Source extract:
*-*-*

X11 display server progress report

By: Camille Mohr-Daurat 20 October 2020

Hi everybody!

I'm Camille, aka PouleyKetchoupp. I use Godot as an indie game developer (Nekomatata) and I've been a Godot contributor for a while (Github). Recently I was hired to work as a contractor on fixes and improvements for the Linux port of Godot 4.

Most of the work was dedicated to fixing regressions due to the new Display Server used for window management, which allows support for multiple windows. I've also spent some extra time fixing old issues we had with X11 which required some refactoring in how the engine communicates with the X server. Some of them will be available in a later Godot 3.2 release as well.

In this post I'm summarizing all the changes I've made in the X11 Display Server, in order to (hopefully) clarify how the X server works and how Godot communicates with it.

The fixes for multi-windows are about:

  • Delay with showing popups
  • Popups position on multiple screens
  • Drag & drop between windows

The more general X11 fixes are about:

  • Delay with keyboard inputs
  • Clipboard fixes

General things for starters

X11 is the current protocol used in Unix window systems, describing how the X server works. It was designed more than 30 years ago, so despite its flexibility, some aspects of it can be troublesome in modern systems.

Xlib is the original X client implementation. It's the one used in Godot at the moment.

*-*-*

Supplied data:

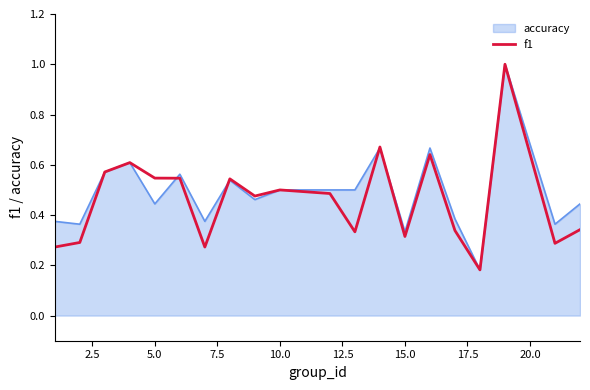

What is the highest value of the f1 series?

1.0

*-*-*

Exercise directions: In the X11 display server progress report, which X client implementation does Godot currently use?

Response box: Xlib